Instruction :: What lines in the records below hold the string "Chữa"? Please show them.

:: Material provided

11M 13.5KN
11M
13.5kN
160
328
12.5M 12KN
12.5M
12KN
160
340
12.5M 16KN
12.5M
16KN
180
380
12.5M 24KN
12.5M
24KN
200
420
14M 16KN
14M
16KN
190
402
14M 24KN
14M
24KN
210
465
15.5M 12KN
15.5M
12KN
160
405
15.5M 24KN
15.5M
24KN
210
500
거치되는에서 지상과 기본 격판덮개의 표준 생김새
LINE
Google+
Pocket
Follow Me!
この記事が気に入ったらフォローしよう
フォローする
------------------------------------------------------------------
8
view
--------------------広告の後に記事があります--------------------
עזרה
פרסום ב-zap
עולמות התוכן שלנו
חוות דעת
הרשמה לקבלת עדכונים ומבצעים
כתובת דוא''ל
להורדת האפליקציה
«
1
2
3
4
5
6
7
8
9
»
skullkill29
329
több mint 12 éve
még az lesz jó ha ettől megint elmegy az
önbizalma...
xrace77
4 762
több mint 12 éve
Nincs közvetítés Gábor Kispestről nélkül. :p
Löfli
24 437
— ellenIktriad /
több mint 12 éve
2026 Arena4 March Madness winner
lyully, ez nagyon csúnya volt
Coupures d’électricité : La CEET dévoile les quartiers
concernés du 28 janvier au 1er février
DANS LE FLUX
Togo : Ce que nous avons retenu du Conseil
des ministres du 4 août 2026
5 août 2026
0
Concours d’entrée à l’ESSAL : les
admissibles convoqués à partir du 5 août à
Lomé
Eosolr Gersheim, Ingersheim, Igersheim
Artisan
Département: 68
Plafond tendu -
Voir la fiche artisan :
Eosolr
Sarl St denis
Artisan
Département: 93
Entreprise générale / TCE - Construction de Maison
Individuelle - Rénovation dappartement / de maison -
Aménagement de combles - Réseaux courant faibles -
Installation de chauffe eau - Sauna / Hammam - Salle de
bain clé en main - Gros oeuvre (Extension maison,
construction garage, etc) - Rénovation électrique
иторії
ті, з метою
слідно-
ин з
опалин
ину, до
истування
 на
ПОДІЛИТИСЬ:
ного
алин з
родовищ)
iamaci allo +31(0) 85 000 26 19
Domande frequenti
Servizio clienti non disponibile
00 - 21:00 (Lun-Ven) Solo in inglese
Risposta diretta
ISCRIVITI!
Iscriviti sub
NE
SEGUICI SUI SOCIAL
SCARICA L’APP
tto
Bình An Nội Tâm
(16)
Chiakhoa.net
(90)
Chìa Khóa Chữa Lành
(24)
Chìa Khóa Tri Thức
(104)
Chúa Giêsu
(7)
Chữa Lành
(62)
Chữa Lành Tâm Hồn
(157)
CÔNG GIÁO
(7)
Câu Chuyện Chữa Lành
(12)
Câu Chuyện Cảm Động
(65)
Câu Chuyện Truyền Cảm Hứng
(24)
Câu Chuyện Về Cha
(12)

::::

Task solution ::
Chìa Khóa Chữa Lành
Chữa Lành
Chữa Lành Tâm Hồn
Câu Chuyện Chữa Lành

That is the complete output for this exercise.